Cep Telefonu Kaybı Kaygısıyla Başa Çıkma Stratejileri

Çoğu kişi için, gün ışığından uzak bir gün akıllı telefon olmadan.

Kaygı ve stresi artırarak telefonlarımızı kaybettiğimize inanırsak, sorun çok daha karmaşık hale geliyor.

Yeni bir çalışma, potansiyel başa çıkma mekanizmalarını özetlemektedir. Şaşırtıcı bir şekilde, çok az sayıda akıllı telefon kullanıcısının, cihazın kaybıyla ilişkili yansımaları en aza indirmek için bir planı vardır.

Uzmanlar, akıllı telefonun davranışımızı değiştirdiğini iddia ediyor - bazen artık her zamankinden daha fazla insanla bağlantı kurabildiğimiz ve etkileşim kurabildiğimiz için daha iyisi için - bazen daha kötüsü, cihaza aşırı bağımlı hale gelmiş olabiliriz.

Her iki durumda da, yüz binlerce insan hücrelerimizde bulunan çeşitli sosyal medya ve diğer uygulamalar aracılığıyla bağlantı kurarken, akıllı telefon burada kalacak.

Ancak bağımlılığımız kaygı getirir.

Kişinin akıllı telefonunun kaybı, yalnızca çevrimiçi kişilerle olan bağlantının derhal kesilmesini temsil etmekle kalmaz, aynı zamanda kaybolan telefonun kötü niyetli bir üçüncü tarafın eline geçmesi durumunda potansiyel bir gizlilik ve güvenlik riski oluşturur.
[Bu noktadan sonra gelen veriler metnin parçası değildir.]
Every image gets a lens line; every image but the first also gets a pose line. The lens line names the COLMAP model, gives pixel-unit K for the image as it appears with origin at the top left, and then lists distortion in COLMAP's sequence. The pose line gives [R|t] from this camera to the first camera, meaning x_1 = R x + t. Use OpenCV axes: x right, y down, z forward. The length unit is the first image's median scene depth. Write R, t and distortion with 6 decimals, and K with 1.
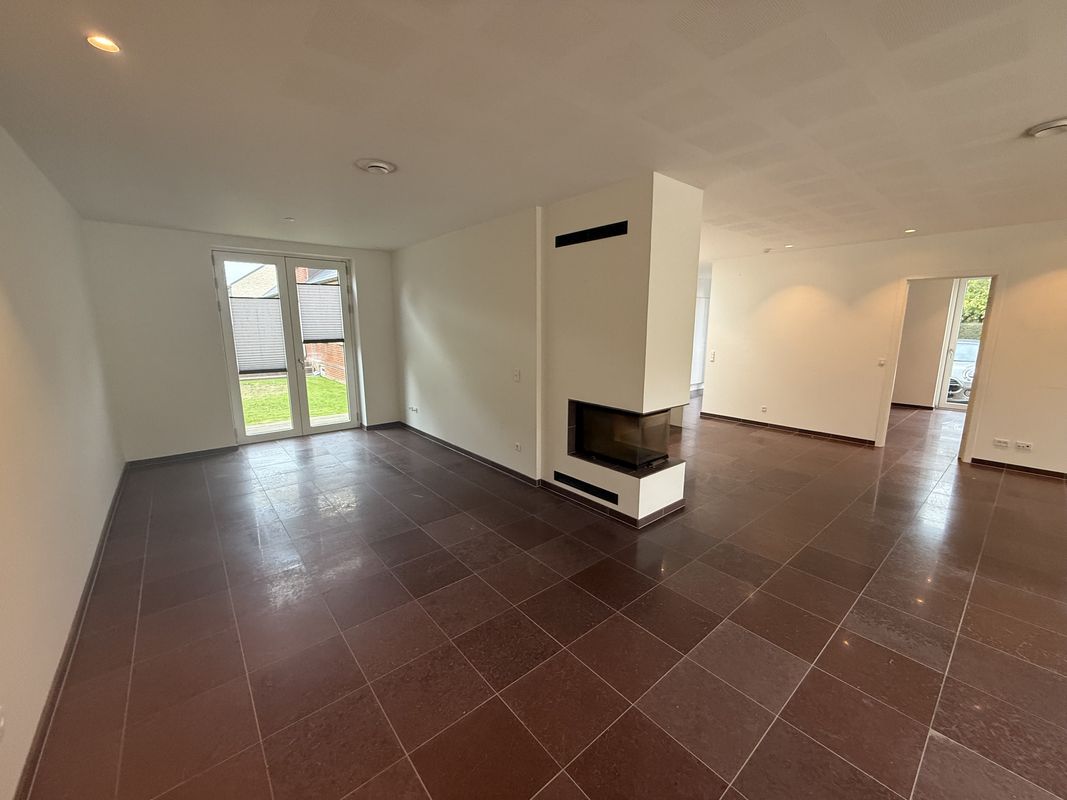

Çalışmada Kanadalı araştırmacılar, kayıp veya hırsızlıktan sonra ihtiyaç duyulabilecek olası başa çıkma mekanizmalarını ve kullanıcının karşılaşabileceği güvenlik sorunlarını özetliyor.

Araştırmacılar, aynı endişelerin kaybolan veya çalınan dizüstü bilgisayarlar, tablet bilgisayarlar ve diğer dijital cihazlar için de geçerli olduğunu belirtiyor.
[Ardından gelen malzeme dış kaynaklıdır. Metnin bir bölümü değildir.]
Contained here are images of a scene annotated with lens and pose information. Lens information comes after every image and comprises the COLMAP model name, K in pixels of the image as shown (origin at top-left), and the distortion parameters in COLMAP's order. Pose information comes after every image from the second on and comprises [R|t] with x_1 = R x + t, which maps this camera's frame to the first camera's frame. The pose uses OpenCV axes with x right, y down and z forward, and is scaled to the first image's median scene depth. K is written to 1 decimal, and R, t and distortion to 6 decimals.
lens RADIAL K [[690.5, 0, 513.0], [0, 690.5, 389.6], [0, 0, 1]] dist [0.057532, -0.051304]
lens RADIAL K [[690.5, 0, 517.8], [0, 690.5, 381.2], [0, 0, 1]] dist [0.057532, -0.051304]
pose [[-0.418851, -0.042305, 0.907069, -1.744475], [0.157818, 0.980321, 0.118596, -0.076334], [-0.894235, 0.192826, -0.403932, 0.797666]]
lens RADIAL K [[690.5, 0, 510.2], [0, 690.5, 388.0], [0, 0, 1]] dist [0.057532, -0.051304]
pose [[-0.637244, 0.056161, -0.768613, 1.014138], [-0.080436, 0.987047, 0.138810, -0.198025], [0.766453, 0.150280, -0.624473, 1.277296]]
Bulunduğu gibi Uluslararası Mobil İletişim DergisiMcMaster Üniversitesi araştırmacıları, mobilite, kablosuz iletişim ve akıllı telefonların ve diğer taşınabilir dijital cihazların bilgi işlem gücünün rahatlığının, gittikleri her yerde değerli veri varlıkları taşımalarına yol açtığını açıklıyor.

Bu varlıklar, kişisel ve iş bağlantıları, özel fotoğraflar ve videolar, toplantı ve ders notları ve benzerleri, banka bilgileri, hizmet açıklamaları, şirket hesap tabloları ve çok daha fazlasını içerebilir.

Bu tür tüm varlıklar potansiyel olarak üçüncü taraflarca kötüye kullanıma karşı hassastır.

DeGroote İşletme Okulu araştırmacıları Drs. Yufei Yuan ve Norm Archer ve yüksek lisans öğrencisi Zhiling Tu, artık pek çok şirketin tüm çalışanlara standart bir kurumsal cihaz dağıtmak yerine bir BYOD (kendi cihazını getir) politikasına sahip olduğunu ve çalışanlarından kaynaklanan ek güvenlik sorunları olduğunu söyledi. belirli bir cihazdaki verilerin merkezi kontrolü.

Kaybedilen donanımın değeri, hassas veya tescilli verilerin kaybı ile karşılaştırıldığında önemsiz olabilir.

Araştırmacılar, mobil cihaz kaybı ve hırsızlığıyla başa çıkmak için kullanılabilecek çeşitli karşı önlemler varken, kullanıcıların ya varlığından habersiz ya da bunları kullanmak istemediklerini keşfettiler. Sonuç olarak, güvenlik önlemlerinin maliyeti ve rahatlığı açıklanmalıdır.

Araştırmacılar, birçok cep telefonu kullanıcısının, bir akıllı telefon kaybının etkilerini en aza indirmek için yapabilecekleri faaliyetlerden habersiz olduğunu keşfettiler.

Sadece birkaç aktif ve güvenlik bilincine sahip kullanıcının karşı önlemlerin farkında olduğunu ve birçok kullanıcının ya "saatli bomba" veri silme ayarlarından ve uzaktan cihaz kilitlerinden haberdar olmadığını ya da sadece güvenliklerini kaybetme riskini inkar ettiklerini buldular. telefon.

Bulguları, genel kullanıcıları cihazlarını daha güvenli hale getirmeye teşvik etmek için bir farkındalık kampanyasına ihtiyaç duyulabileceğini ve kuruluşların, bu cihazlarda olabilecek hassas verileri doğrudan kontrollerinin ötesinde korumak için çalışanlarına ve üyelerine belirli özellikleri zorunlu kılması gerektiğini göstermektedir.